Formaldehyde on the Boat?

This week we took out 2 of the extra sails that were shoved deep into one of the hulls on the boat. One sail is an extra Jib and the other a Spinnaker. It appears that the Jib had been damaged at some point in its life as the sacrifice had been ripped on the sail. No worries though, this is a perfect chance for Val to continue working on her skill as a sail maker anyway.

Val whipped out her teaching guide, Sailmaker's Apprentice, A guide for the self-reliant sailor, and began to look through what it would take to fix these Dacron sails. Her eyes furrowed. "Val", I asked, "what's wrong?" Her reply caused my head to tilt back.

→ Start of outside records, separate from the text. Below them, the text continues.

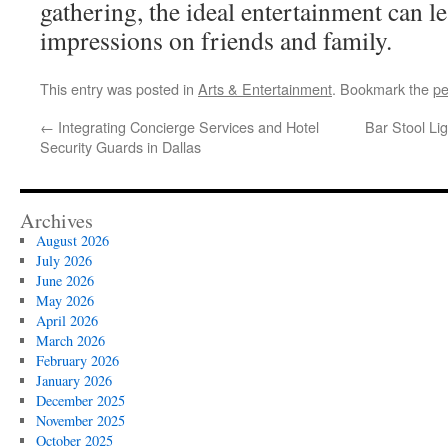
gathering, the ideal entertainment can 
impressions on friends and family.
This entry was posted in
Arts & Entertainment
. Bookmark the
pe
←
Integrating Concierge Services and Hotel
Bar Stool Li
Security Guards in Dallas
Archives
August 2026
July 2026
June 2026
May 2026
April 2026
March 2026
February 2026
January 2026
December 2025
November 2025
October 2025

The resin used in adhering Dacron sails has formaldehyde in them. The more resin, the more formaldehyde. We discussed the consequences of this and the risk associated with it. Clearly no one has died on the boat due to breathing it in, but the question has become, do we leave these sails on the boat? We do have sail lockers that are not located in the main cabin area, so the sails should make their way out to them. We can use the interior hull space where the sails were for something else.

The knowledge, the existence of formaldehyde on the boat, was a surprise. Would this amount have killed us? No. But we do need to understand what is on the boat at all times. This is our home. I wonder what else we will find .....


  1. If you are worried about formaldehyde that you are beathing, I would suggest using a passive acs badge for formaldehyde. $40 includes the lab analysis. Just slide the outer cover of the badge down exposing a series of holes. Hang the badge in the area of the boat that you spend the most time. 24-hours later slide the cover closed and mail to lab. A week later you get the results. The amount of formaldehyde double for every 10 degrees, so you might want to repeat the test a second time in hot weather.

    In the mean time, breath the fresh outside air as much as possilble.

    If you concern is absorbtion via touch, just use cloves when handling the sail.

    You will likely have many sources other than the sail. Moisture also increases the formaldehyde concentration.

  2. @Richard: Fantastic suggestion! Thank you. I wonder if there is some sort of general chemical absorption badge that we could leave on the boat for 24 hours to pick up whatever is in the air, send that in for analysis and see what turns up.